Besides, Connie is wearing her Army-issue SIG Sauer in a waist holster and is a better shot than he is.
As he and Connie wait for the major to join them, Manuel examines the old two-story house. At one time it was probably a destination to be proud of, a place to unwind from the city. Two wooden pillars at the front, black roof and black shutters, wide wooden door in the center. But the paint is faded, shingles are missing from the roof, and the pillars are cracked and sagging. There’s yellow-and-black crime-scene tape fluttering across the door, along with an official sheriff’s department adhesive seal pressed against the doorjamb.
Two pickup trucks are parked nearby, along with a Sentra whose trunk is being held closed by a length of frayed clothesline. A light-blue Volvo sedan with a Delta Air Lines parking sticker on the windshield is set some meters away, like the driver was concerned the run-down vehicles here would somehow infect it.
In every direction, except the dirt road they just came down, there’s nothing save brush and tall pine trees, though through the brush at the far end of the lot there looks to be a body of water. Manuel frowns. Too much emptiness, too many trees. He grew up in a crowded LA neighborhood, joined the Police Academy, and went over to the Army when the police department was shedding personnel to balance its budget, plus the Army at the time was promising a hefty enlistment bonus.
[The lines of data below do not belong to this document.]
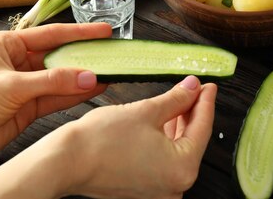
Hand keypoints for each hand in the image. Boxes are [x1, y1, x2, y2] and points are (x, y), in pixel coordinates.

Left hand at [0, 22, 110, 168]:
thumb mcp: (11, 86)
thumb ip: (53, 82)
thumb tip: (89, 77)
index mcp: (7, 45)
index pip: (50, 35)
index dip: (79, 33)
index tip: (104, 31)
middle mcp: (17, 62)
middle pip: (58, 57)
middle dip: (84, 57)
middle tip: (111, 53)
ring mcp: (24, 86)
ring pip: (61, 79)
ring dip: (83, 78)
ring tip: (109, 73)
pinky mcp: (27, 108)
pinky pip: (57, 98)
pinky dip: (74, 95)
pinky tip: (93, 89)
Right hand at [58, 76, 216, 197]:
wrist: (64, 162)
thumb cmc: (100, 141)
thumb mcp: (147, 111)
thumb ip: (177, 99)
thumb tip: (193, 88)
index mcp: (182, 169)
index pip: (203, 127)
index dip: (205, 101)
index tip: (208, 84)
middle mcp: (175, 187)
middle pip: (192, 140)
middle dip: (193, 111)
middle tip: (195, 88)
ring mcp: (159, 191)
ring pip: (177, 149)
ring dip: (179, 124)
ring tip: (181, 99)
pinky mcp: (144, 189)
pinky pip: (163, 159)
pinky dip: (165, 139)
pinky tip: (165, 119)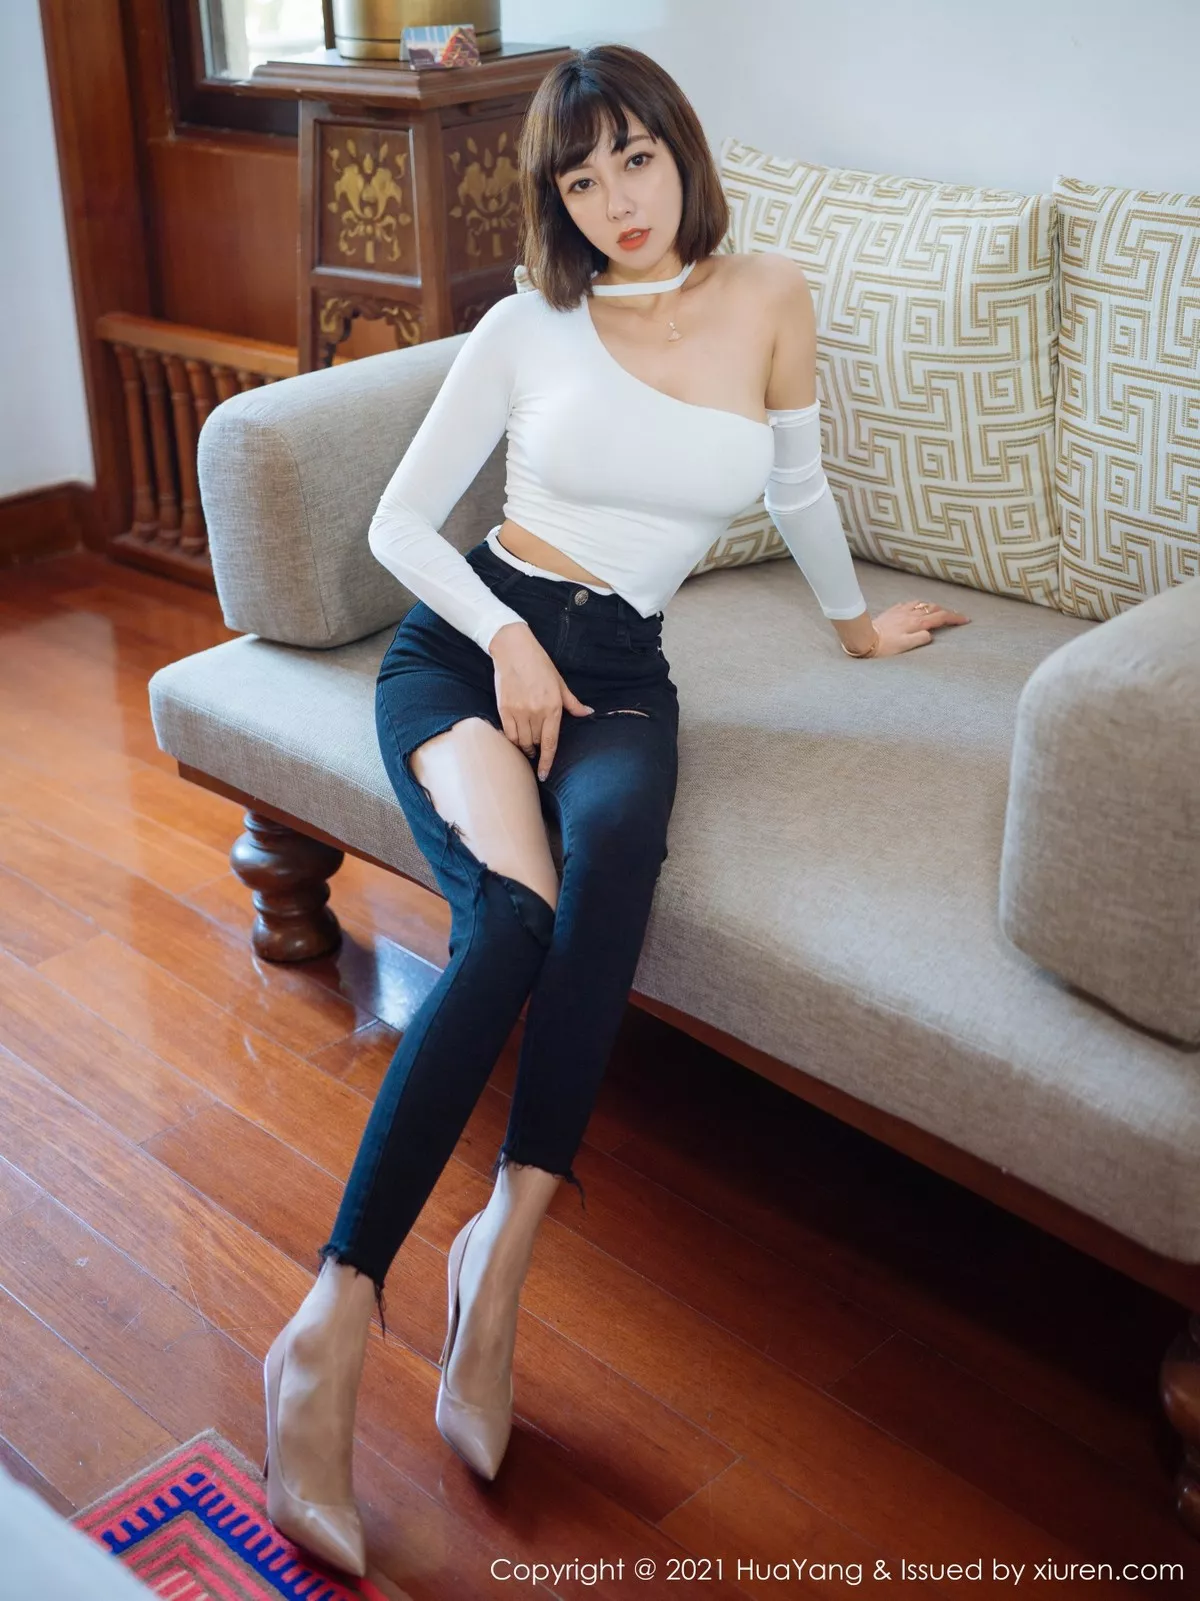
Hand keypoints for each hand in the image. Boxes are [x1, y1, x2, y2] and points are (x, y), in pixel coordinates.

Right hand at [488, 621, 593, 778]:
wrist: (514, 650)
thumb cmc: (540, 665)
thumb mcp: (560, 684)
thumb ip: (573, 703)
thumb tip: (588, 713)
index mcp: (553, 707)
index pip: (551, 743)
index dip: (547, 762)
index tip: (544, 775)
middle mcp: (536, 712)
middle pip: (537, 743)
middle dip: (538, 750)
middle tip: (537, 751)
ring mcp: (519, 711)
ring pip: (522, 742)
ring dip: (526, 747)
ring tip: (528, 746)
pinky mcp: (504, 709)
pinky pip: (509, 734)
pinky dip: (513, 740)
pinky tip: (517, 739)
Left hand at [870, 599, 970, 656]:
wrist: (864, 638)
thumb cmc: (884, 646)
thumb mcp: (905, 647)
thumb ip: (921, 639)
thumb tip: (931, 634)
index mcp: (916, 623)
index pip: (940, 618)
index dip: (954, 618)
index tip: (965, 620)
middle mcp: (910, 614)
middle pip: (933, 608)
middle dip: (946, 612)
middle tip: (954, 617)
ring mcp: (901, 610)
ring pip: (922, 604)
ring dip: (932, 607)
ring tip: (936, 611)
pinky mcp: (892, 611)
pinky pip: (908, 604)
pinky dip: (917, 605)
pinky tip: (915, 608)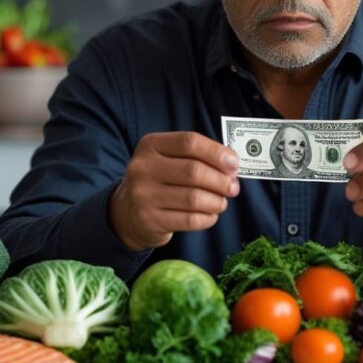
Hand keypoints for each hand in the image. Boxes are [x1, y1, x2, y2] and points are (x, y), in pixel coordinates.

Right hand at [109, 132, 239, 250]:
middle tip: (233, 187)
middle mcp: (143, 168)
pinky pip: (190, 220)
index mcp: (150, 145)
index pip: (189, 142)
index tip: (234, 164)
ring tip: (222, 202)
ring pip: (194, 198)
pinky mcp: (150, 220)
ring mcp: (143, 195)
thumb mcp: (169, 158)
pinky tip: (210, 214)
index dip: (217, 152)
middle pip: (194, 171)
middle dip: (221, 180)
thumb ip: (197, 156)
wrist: (127, 212)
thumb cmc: (160, 180)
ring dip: (217, 201)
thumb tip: (232, 165)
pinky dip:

“Looks damn empty and quiet, Major,” he says.
“True,” Cook says. “Connie?”
She glances down the dirt road. “Odd. Only one real entry in and out. You come in for a hit, and you leave yourself open for trouble if a UPS truck or some lost soul comes down the road. It could block you, get people curious why you’re here.”
In the distance a dog barks.
“Let’s take a look around,” Cook says, and he leads the way, leaning heavily on his cane. Manuel and Connie follow.
It doesn’t take long. The perimeter is trashy, with discarded tires, rusty fifty-five-gallon drums, piles of lumber and chicken-coop wire, and sodden pizza boxes. Manuel wonders if the ghosts of the rich folks who built this place mourn the once-perfect yard. On the far side of the house one of the windows is open, and from another window a rusting air-conditioning unit is sagging on supporting two-by-fours, looking like it could fall at any moment.
One and then two helicopters roar overhead.
The other two windows on that side are closed, and so are the ground-floor windows on both sides. One of the windows is covered with plastic.